Liking someone for me is a big thing. They never like me back, or they don't put forth effort, or they turn out to be crazy & stalker-ish. . . Pretty much, almost as soon as I realize I like someone romantically I try to get myself out of it--to stop it before I could be trounced. I had just had my heart broken earlier that year (excruciating--a good guy friend ["Grant"] told me he didn't want to have anything to do with me [because he thought I liked him, which was, of course, true, but I was working on stopping that on my own already] quite seriously, and the fact that he didn't even want to be my friend made me hurt inside. . . Then, as soon as I was OK with that, [about 2 months later] he took it back, then kept doing/saying things that kept me in a constant state of painful flux for a few more months. Since then we've hashed everything out and are once more OK and probably even closer than we would have been any other way. . .), and was hoping for a bit more of a respite from the whole liking-any-guy-in-particular-thing.

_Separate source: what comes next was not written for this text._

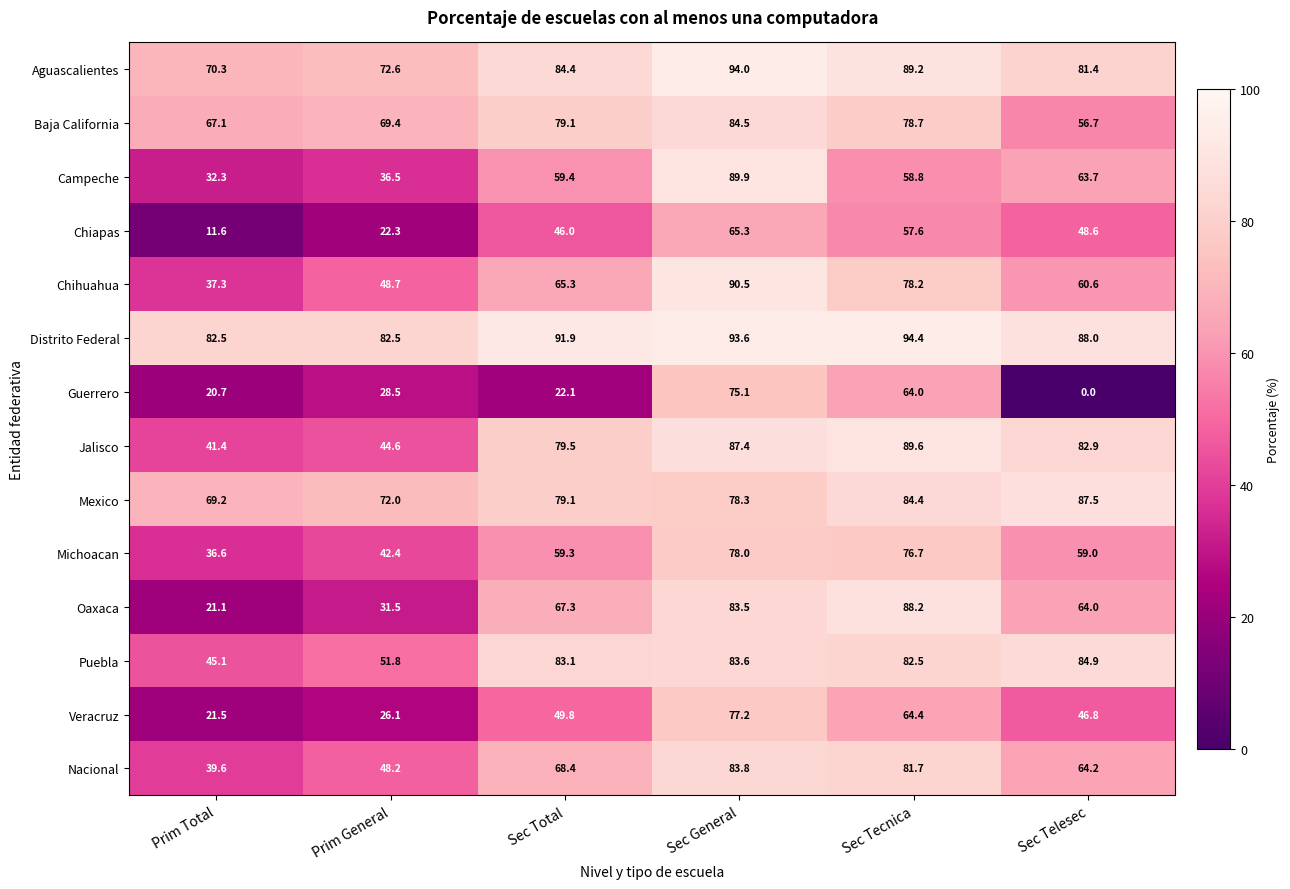

What is the difference between the maximum and minimum values in the Campeche series?

57.6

Since then, I've tried to get to know Johann better by trying to spend time with him--having him join in on going/hanging out with a group of mutual friends--and he's encouraged me to not stop trying in the past, but I'm really tired of expending all this energy. I wish (as is my wont) he would just tell me to leave him alone and get it over with. (Somehow, this is something different than what Grant did--like that was a complete and utter rejection of everything I am, etc., whereas I think Johann's telling me to leave him alone would just cut those threads of hope and help me get over it--pretend that makes sense, OK?) Of course he doesn't, and I'm pretty sure it's not something I'd like to discuss with him ever. Recently I've been becoming increasingly nervous (approaching being scared) when he is around. Like, we were helping someone move last weekend and I ignored him for at least half the time. I don't know how to act around him. One of my good friends ("Renee") told me to just be myself, but somehow I can't. I am either my quiet kind of nervous self, or I'm the loud funny talkative (and probably quite obnoxious) image I tend to project in public. Neither of these is actually me. Most people only know the latter self.

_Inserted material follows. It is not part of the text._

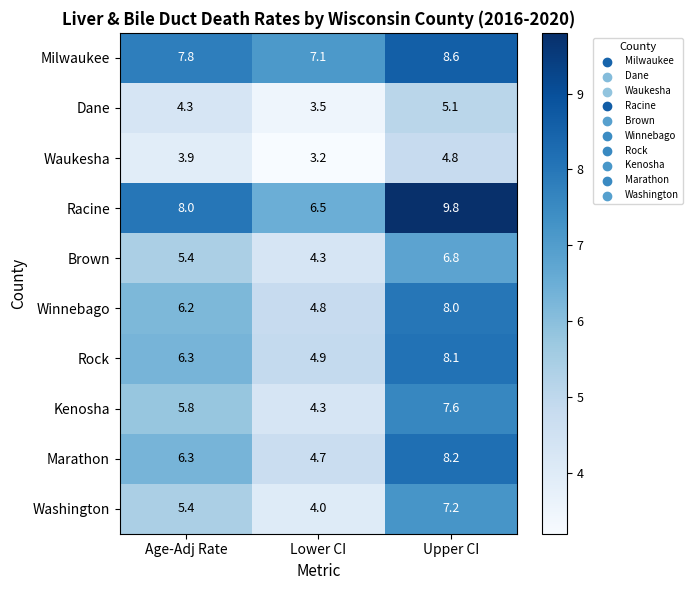

Is it true that Washington equals 7.2 at Upper CI?

True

So I feel stuck, not sure how to proceed and being told not to pursue or call him to discuss things (over the phone or via email is MUCH easier for me to deal with, but he doesn't like talking on the phone [ good friend of both of ours, "Irene", told me of his asking her about why I call, want to talk on the phone--I feel like he doesn't understand why I want to communicate with him--not actually sure he gets it, even now] and he only tends to respond to emails when necessary.)when that's really all I want.

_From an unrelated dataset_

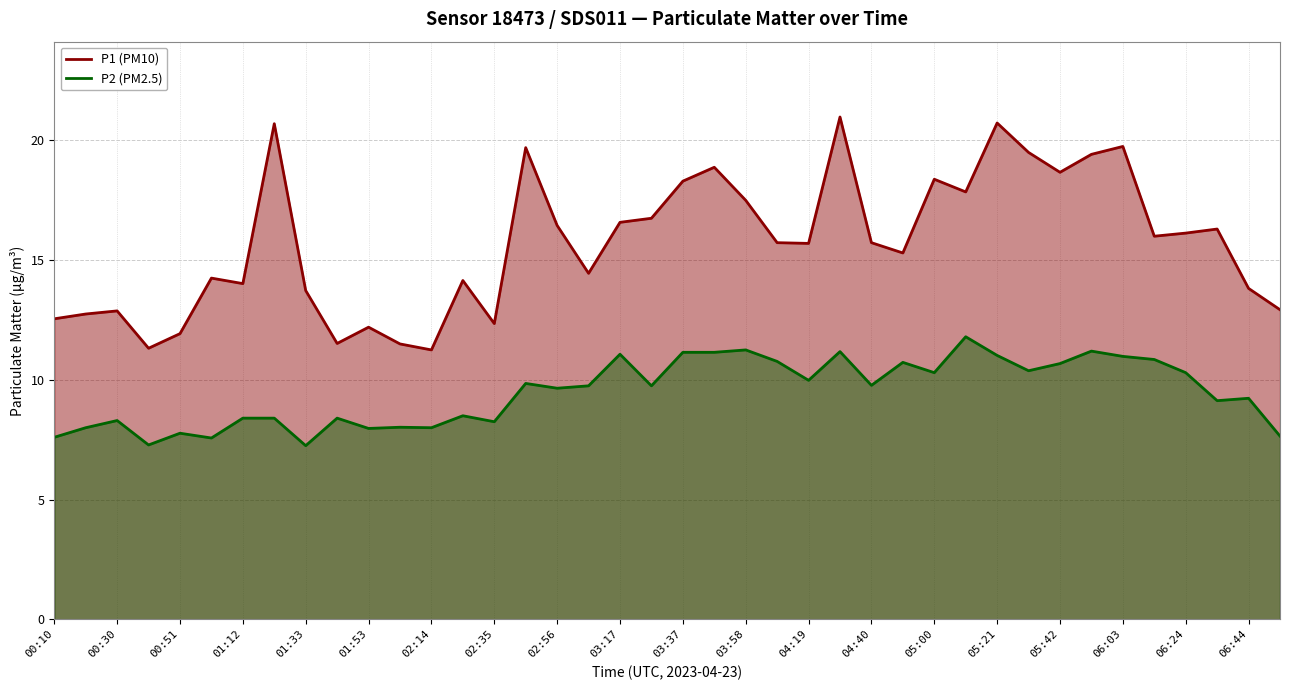

What is the greatest value displayed?

21.0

I know understanding has a price, I just feel like there ought to be a way for this to go more smoothly than it is and, if I just keep looking, I may figure it out. Maybe that's my problem. I expect there to be an answer, a solution, a way to work on things and gain understanding. Like, the more you work on puzzles or math problems, they get easier, right? I don't think I see that happening for me. Oh, I don't know, no doubt I'm making too much of this, but I don't know how else to react--anything else I do isn't real, it's just a facade that fades away when I'm alone. *sigh!* Enough for tonight. Maybe I'll have something to say tomorrow.